=== What you need to do ===
Each line that includes the word "Expressway" should be copied from the records.

══ Data shown

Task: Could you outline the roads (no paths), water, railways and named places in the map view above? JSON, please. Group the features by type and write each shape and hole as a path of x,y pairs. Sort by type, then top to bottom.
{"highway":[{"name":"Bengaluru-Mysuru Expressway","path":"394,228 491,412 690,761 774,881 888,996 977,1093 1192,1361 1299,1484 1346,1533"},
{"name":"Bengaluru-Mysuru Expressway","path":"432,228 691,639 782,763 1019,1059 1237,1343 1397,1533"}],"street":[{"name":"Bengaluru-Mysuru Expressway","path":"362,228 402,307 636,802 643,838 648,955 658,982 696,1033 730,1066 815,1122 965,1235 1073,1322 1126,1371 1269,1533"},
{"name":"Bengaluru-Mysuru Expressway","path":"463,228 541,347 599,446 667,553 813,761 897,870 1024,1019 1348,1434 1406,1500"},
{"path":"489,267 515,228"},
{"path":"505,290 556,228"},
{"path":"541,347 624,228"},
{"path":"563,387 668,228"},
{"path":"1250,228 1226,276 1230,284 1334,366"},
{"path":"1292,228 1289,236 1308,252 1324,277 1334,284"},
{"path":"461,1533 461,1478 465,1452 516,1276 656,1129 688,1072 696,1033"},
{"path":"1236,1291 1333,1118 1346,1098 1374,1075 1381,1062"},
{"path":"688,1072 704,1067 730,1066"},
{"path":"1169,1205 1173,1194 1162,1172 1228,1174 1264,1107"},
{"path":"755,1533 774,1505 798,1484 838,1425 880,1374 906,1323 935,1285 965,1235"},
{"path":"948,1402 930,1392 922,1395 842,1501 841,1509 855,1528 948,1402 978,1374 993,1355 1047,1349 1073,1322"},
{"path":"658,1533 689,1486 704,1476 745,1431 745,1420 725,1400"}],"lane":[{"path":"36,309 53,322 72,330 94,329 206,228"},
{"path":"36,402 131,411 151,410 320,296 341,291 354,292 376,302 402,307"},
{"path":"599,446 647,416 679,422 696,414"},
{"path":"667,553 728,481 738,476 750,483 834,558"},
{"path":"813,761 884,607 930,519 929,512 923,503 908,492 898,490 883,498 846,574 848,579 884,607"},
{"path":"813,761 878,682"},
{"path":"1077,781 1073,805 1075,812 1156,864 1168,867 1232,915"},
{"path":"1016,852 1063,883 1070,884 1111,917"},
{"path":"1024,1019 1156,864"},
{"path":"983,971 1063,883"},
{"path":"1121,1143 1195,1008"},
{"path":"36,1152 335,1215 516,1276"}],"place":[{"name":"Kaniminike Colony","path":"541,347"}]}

════

=== Answer ===
{"highway":[{"name":"Bengaluru-Mysuru Expressway","path":"394,228 491,412 690,761 774,881 888,996 977,1093 1192,1361 1299,1484 1346,1533"},
{"name":"Bengaluru-Mysuru Expressway","path":"432,228 691,639 782,763 1019,1059 1237,1343 1397,1533"}],"street":[{"name":"Bengaluru-Mysuru Expressway","path":"362,228 402,307 636,802 643,838 648,955 658,982 696,1033 730,1066 815,1122 965,1235 1073,1322 1126,1371 1269,1533"},
{"name":"Bengaluru-Mysuru Expressway","path":"463,228 541,347 599,446 667,553 813,761 897,870 1024,1019 1348,1434 1406,1500"},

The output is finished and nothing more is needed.